J’aimerais bien... Je ne comprends pas qu’on puisse militer pour les personnes handicapées par exemple, tout en étant raciste ou homophobe. Le défi, ce n’est pas de s’identifier à un mouvement, mais de montrer que toute forme d’exclusion peut faire des morts. Pour mon prochain livre, j’aimerais enquêter sur les marginalités, toutes les marginalités, me tourner davantage vers l’autre, pour apprendre de lui. J’aimerais aller voir des prisonniers pour parler de liberté, des prostitué-e-s pour évoquer l’affectivité… Donner la parole sur des thèmes de sagesse à des personnes qu’on n’entend pas.

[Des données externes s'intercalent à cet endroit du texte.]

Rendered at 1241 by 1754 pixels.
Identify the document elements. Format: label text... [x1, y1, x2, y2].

La prostitution, vous en consommez encore?

Je ne critiquerais jamais les gens qui y ont recours. Le défi, l’urgence absolue, c’est de tout mettre en œuvre pour lutter contre le trafic d’êtres humains. Il y a des années, j’étais au Népal avec une association et j’ai vu les dégâts que la prostitution occasionne. Je n’en ai pas dormi pendant des jours.

Dans «Presque», votre personnage, Igor, découvre l’amour physique avec une prostituée...

C’était un sujet délicat: grâce à cette femme, il intègre enfin l’amour de soi. Pour quelqu’un qui n’aime pas son corps, c’est une étape qui le transforme radicalement. Il y a de très nombreuses personnes handicapées qui n’ont jamais eu un rapport tendre. Dans le film, les gens sont bienveillants, mais cela ne doit pas cacher la situation des prostitué-e-s, qui peut être dramatique.

Igor explique que la vie, c’est juste le petit trait entre les dates de naissance et de mort et qu’il faut lui donner de l’épaisseur. Comment vous y prenez-vous?

C’est vrai, ce trait est tout petit et on peut l’alourdir avec les regrets, les passions tristes, la colère, la peur, ce qui est mon cas. Le défi, c’est trouver comment l’alléger, le rendre beau, vivre dans l’amour. C’est très fragile, un trait.